Editorial : France – Chine, le tournant abrupt !

Comme nous l’avions annoncé (VdlC n°4), J.Chirac ne recula devant aucun sacrifice pour réserver, à son hôte Hu Jintao, un séjour de rêve en France. 

Avant son arrivée, il lança 7000 danseurs chinois sur les Champs Elysées (rappel voulu d’ un autre défilé de dissidents au même endroit, le 14/7/89, qui avait ouvert 10 ans de glaciation des rapports bilatéraux). L’ayant accueilli au pied de l’avion à Roissy, il lui ouvrit l’enceinte du Parlement pour un discours rarement offert à des hôtes étrangers. Il pensa à tenir à l’écart l’écrivain français Gao Xingjian, prix Nobel (dissident en exil). Il prononça surtout un discours musclé contre Taiwan, son projet de référendum et ses rêves de «division». C’était une ingérence  dans les affaires de la Chine – mais cette fois elle ne s’en plaindra pas.

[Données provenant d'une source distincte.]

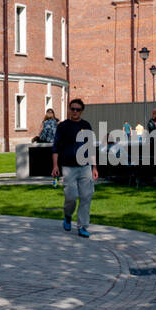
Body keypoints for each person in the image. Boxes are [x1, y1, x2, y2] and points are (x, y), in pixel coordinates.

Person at [52, 98, 98, 238]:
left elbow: (90, 148)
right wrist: (55, 166)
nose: (75, 112)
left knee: (86, 197)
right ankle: (67, 215)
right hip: (68, 167)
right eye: (72, 109)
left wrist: (94, 167)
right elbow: (56, 147)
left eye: (78, 109)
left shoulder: (86, 125)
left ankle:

Ce spectaculaire rapprochement ranimera forcément une polémique en France, entre partisans d’une diplomatie d’affaires, et ceux de la démocratie avant tout– deux clans traditionnels de la politique française, honorables et complémentaires.

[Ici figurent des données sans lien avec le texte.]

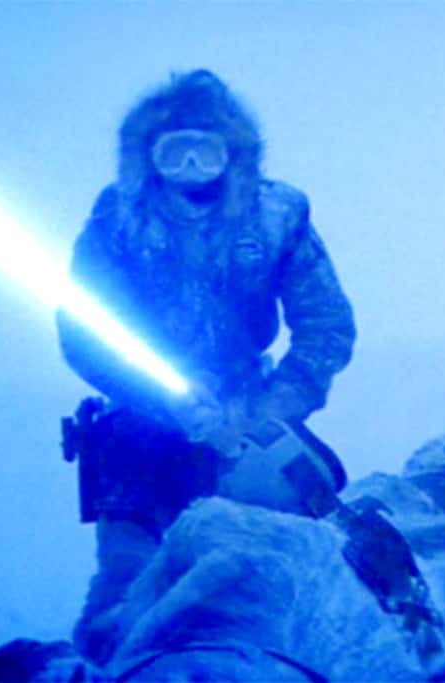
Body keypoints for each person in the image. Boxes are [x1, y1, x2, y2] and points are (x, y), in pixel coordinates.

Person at [56, 69, 356, 664]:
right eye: (175, 153)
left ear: (234, 154)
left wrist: (270, 408)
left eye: (206, 152)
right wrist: (164, 399)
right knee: (124, 595)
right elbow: (82, 331)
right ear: (147, 156)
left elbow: (327, 325)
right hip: (138, 432)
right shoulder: (118, 217)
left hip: (249, 427)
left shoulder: (279, 215)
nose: (191, 169)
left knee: (282, 584)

Ce débat est ancien : en 1964, le Général de Gaulle avait lui aussi fermé la porte à Taiwan (son ambassade parisienne), pour reconnaître Pékin. En 1989, inversant la vapeur, Mitterrand avait brisé 25 ans d’amitié sans nuages avec la Chine, et gelé les relations pour 7, voire 10 ans. A présent, le nouveau mot d’ordre élyséen en matière de politique chinoise est de «confiance absolue », et de «laisser le temps au temps pour l’avènement des Droits de l’Homme». Par ce nouveau virage, Chirac éteint toutes les rancoeurs chinoises envers une France « donneuse de leçon », et reconquiert sa place dans le clan des «alliés fidèles».

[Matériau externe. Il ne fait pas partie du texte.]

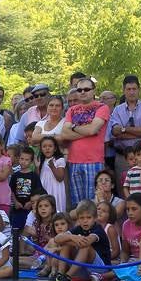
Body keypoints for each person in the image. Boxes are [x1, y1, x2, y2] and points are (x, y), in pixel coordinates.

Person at [61, 78, 111, 207]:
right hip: (74, 161)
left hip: (93, 161)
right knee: (78, 205)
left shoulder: (102, 107)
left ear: (94, 91)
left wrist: (73, 127)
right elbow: (64, 134)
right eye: (79, 90)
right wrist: (86, 131)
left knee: (94, 203)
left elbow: (92, 129)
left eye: (86, 89)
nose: (83, 92)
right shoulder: (71, 110)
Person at [107, 75, 141, 193]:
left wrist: (124, 129)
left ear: (139, 90)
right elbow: (114, 132)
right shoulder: (117, 110)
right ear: (124, 90)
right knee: (124, 189)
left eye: (134, 89)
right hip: (122, 156)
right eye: (128, 89)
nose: (132, 92)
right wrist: (140, 132)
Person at [47, 199, 112, 281]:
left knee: (85, 246)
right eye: (82, 218)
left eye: (88, 218)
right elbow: (57, 239)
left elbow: (86, 242)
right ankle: (60, 275)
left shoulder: (98, 229)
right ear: (78, 218)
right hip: (83, 268)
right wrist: (72, 237)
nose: (85, 221)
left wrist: (70, 239)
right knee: (66, 244)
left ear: (95, 218)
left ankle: (67, 276)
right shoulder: (78, 228)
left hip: (100, 269)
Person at [9, 146, 43, 228]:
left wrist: (30, 203)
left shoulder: (34, 176)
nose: (23, 162)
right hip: (17, 208)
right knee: (16, 230)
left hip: (30, 209)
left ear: (31, 162)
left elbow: (38, 191)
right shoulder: (15, 175)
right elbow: (11, 190)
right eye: (22, 159)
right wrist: (16, 202)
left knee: (29, 228)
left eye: (27, 160)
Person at [37, 137, 67, 213]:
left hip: (55, 190)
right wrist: (37, 166)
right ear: (41, 149)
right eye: (44, 146)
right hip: (44, 189)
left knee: (56, 209)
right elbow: (39, 177)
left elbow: (60, 178)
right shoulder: (42, 161)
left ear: (55, 148)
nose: (47, 148)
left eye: (50, 146)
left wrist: (52, 166)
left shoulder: (59, 160)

Les conséquences ne pourront être que fortes. A l’avenir, la Chine pourra se montrer plus ouverte aux produits français (cf ci-dessous). D’autant que Paris est le fer de lance d’une campagne soutenue par la Commission de l’Union Européenne, La Haye, Berlin, pour lever l’embargo européen « démodé » sur les ventes d’armes à la Chine. Dès cet été, Paris devrait pouvoir vendre à l’APL ses bombardiers et frégates, et l’Allemagne, ses sous-marins furtifs – Washington dénonce d’avance la manoeuvre!

Grand perdant, Taiwan voit le sol se dérober sous ses pieds : dans la dénonciation de ses tentatives d’indépendance, l’Europe et la plupart des pays du monde vont suivre. L’île n’a plus qu’un vrai allié (soucieux), les Etats-Unis. L’avenir de Taiwan comme pays, apparaît compromis!

Enfin, ce réchauffement arrive en période de rapports franco-US détestables. Il marque une volonté de rééquilibrage géopolitique, chez des nations inquiètes de la montée en puissance US: un pas vers un monde multipolaire, et une suite naturelle à l’explosion des échanges industriels!